"Kulturelles und kirchliches Problem" Dänische Bischöfin: Bibelwissen "verwelkt"

11.09.2014 · Kiel.

Die dänische Bischöfin Marianne Christiansen hat einen Bedeutungsverlust der Bibel in der Gesellschaft beklagt. "In Dänemark ist die Bibel zu einem schmückenden, aber stets verschlossenem Buch verkommen", sagte die evangelisch-lutherische Theologin am Mittwoch vor der in Kiel tagenden Synode des Kirchenkreises Altholstein. Der schulische Unterricht gewährleiste hier keine Wissensvermittlung mehr, "das bibelhistorische Wissen ist quasi verwelkt".

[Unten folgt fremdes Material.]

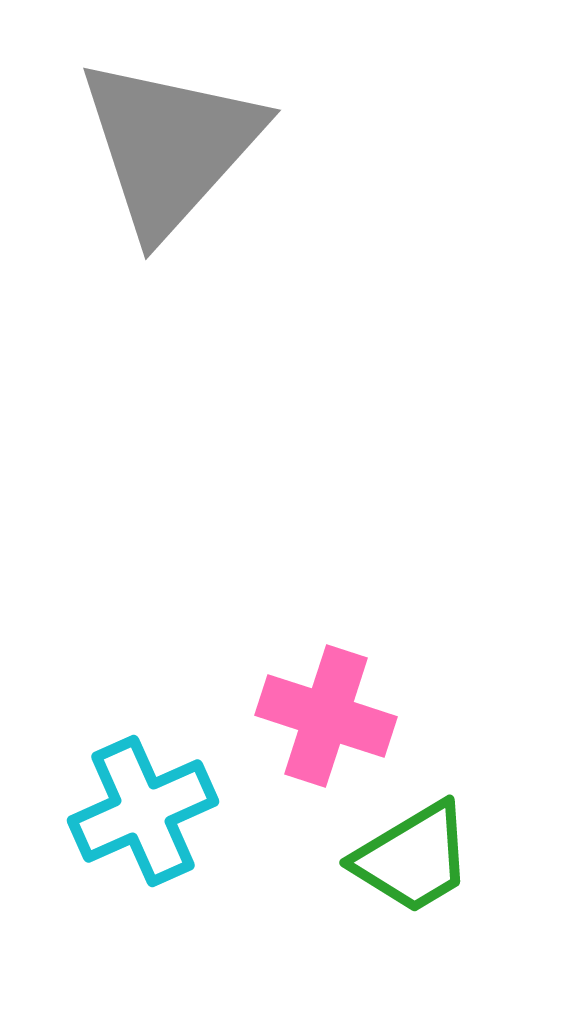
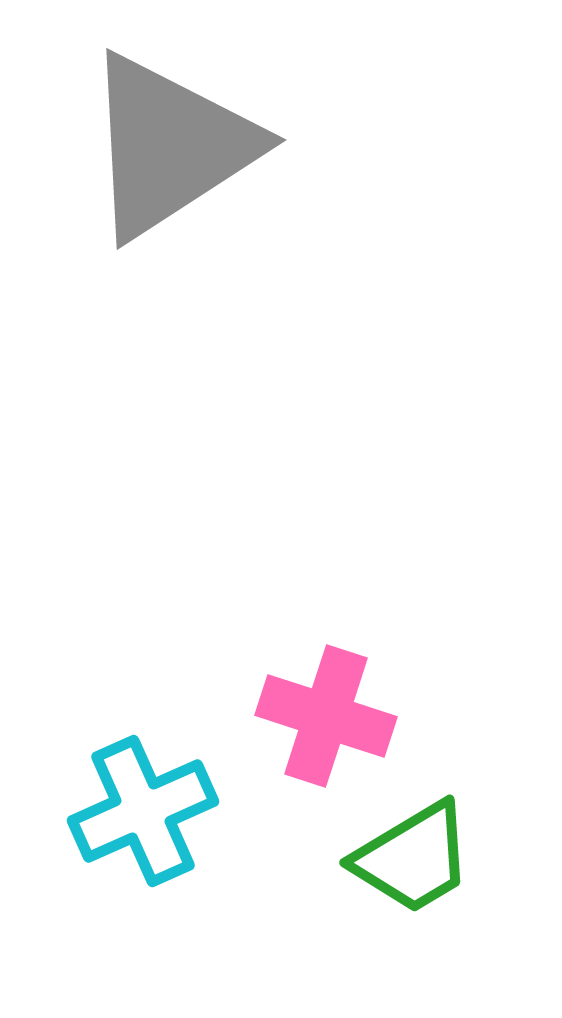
gray triangle: rotated 15 degrees clockwise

So habe in der Abiturklasse ihrer Tochter nur sie gewusst, wer David und Goliath sind, sagte Christiansen. Dies sei ein kulturelles und kirchliches Problem. "Wenn wir die Schrift loslassen, wird der christliche Glaube zu einem Gefühl und zu einer zwischenmenschlichen Abhängigkeit in Glaubensangelegenheiten", so die Theologin. Der Glaube verkomme zu einem "losgelösten Coaching". Nach Christiansens Angaben sind immer noch 80 Prozent der dänischen Bevölkerung Kirchenmitglieder. Der regelmäßige Kirchgang werde aber nur noch von 13 Prozent der Mitglieder wahrgenommen.

Christiansen ist seit 2013 Bischöfin im lutherischen Bistum Harderslev in der Dänischen Volkskirche. In Schleswig-Holstein gehören 50 Prozent der Bevölkerung der evangelischen Kirche an.